◆ **TASK REQUIREMENTS**
Copy every line of the data below exactly as given, except for the pictures.

◆ **PROVIDED MATERIAL**
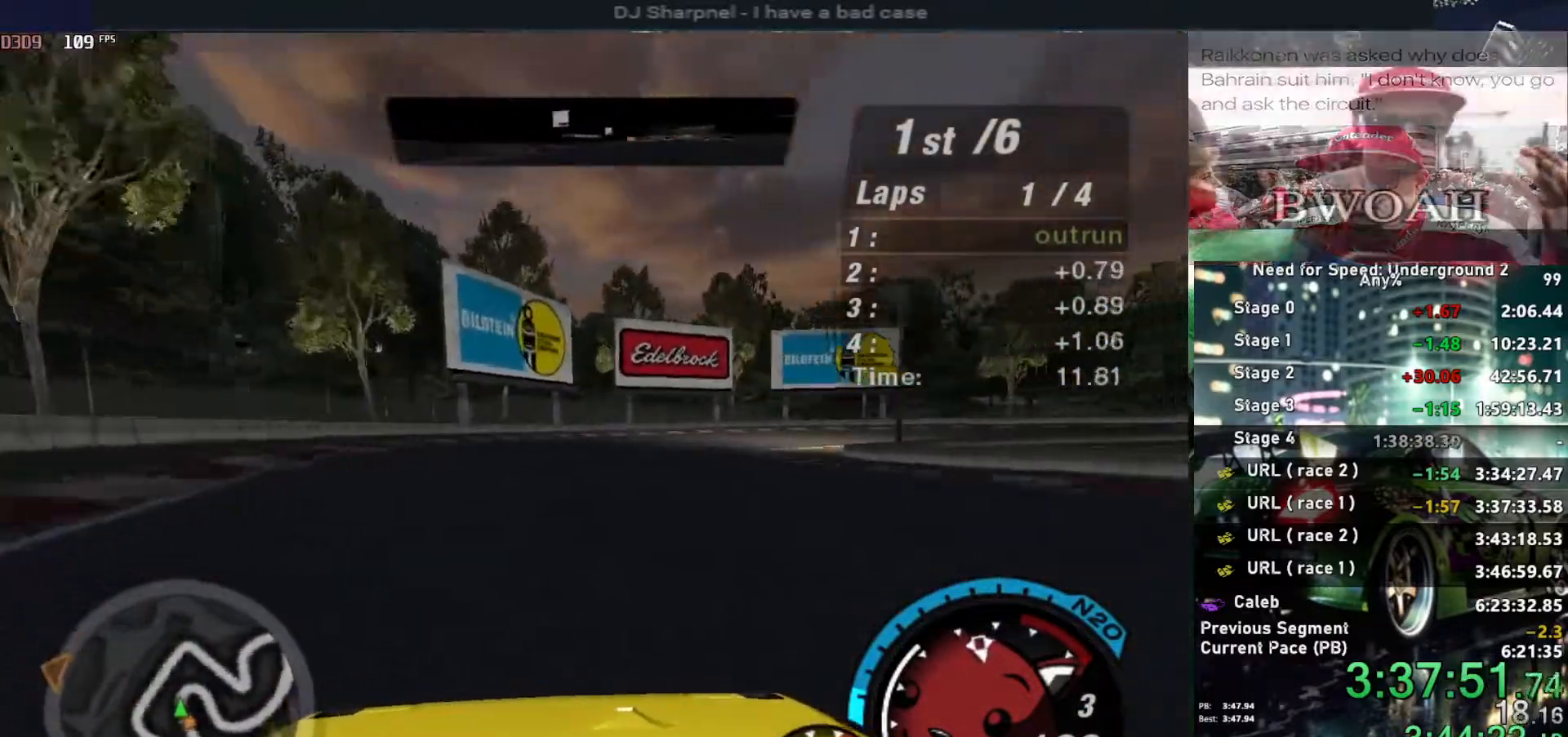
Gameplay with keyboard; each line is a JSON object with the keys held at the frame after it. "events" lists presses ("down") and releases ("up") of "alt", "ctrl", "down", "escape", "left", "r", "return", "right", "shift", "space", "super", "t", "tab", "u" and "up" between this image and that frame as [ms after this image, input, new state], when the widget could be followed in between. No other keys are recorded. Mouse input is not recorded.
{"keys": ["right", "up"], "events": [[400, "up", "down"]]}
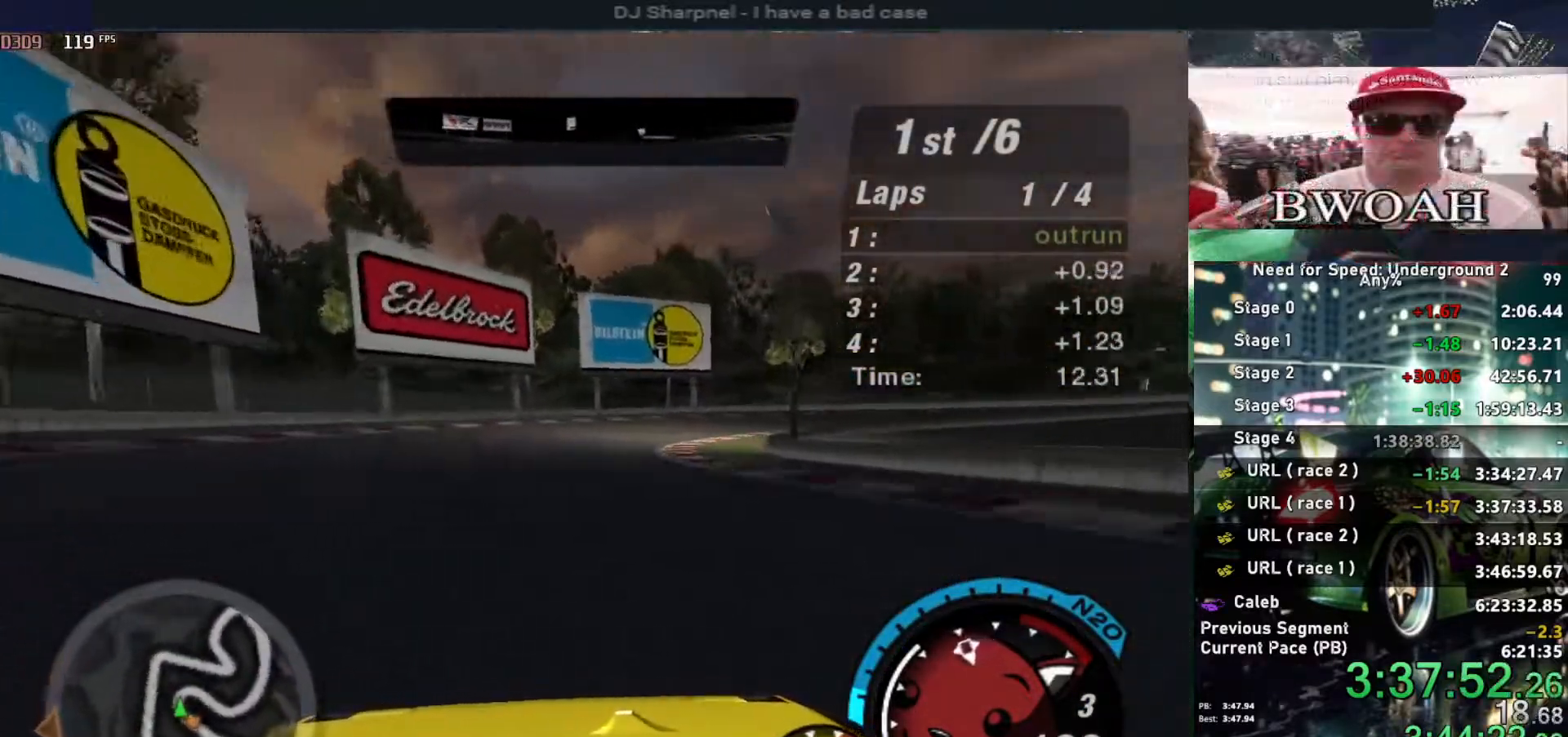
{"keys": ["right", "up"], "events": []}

◆ **ANSWER SECTION**
Gameplay with keyboard; each line is a JSON object with the keys held at the frame after it. "events" lists presses ("down") and releases ("up") of "alt", "ctrl", "down", "escape", "left", "r", "return", "right", "shift", "space", "super", "t", "tab", "u" and "up" between this image and that frame as [ms after this image, input, new state], when the widget could be followed in between. No other keys are recorded. Mouse input is not recorded.
{"keys": ["right", "up"], "events": [[400, "up", "down"]]}
{"keys": ["right", "up"], "events": []}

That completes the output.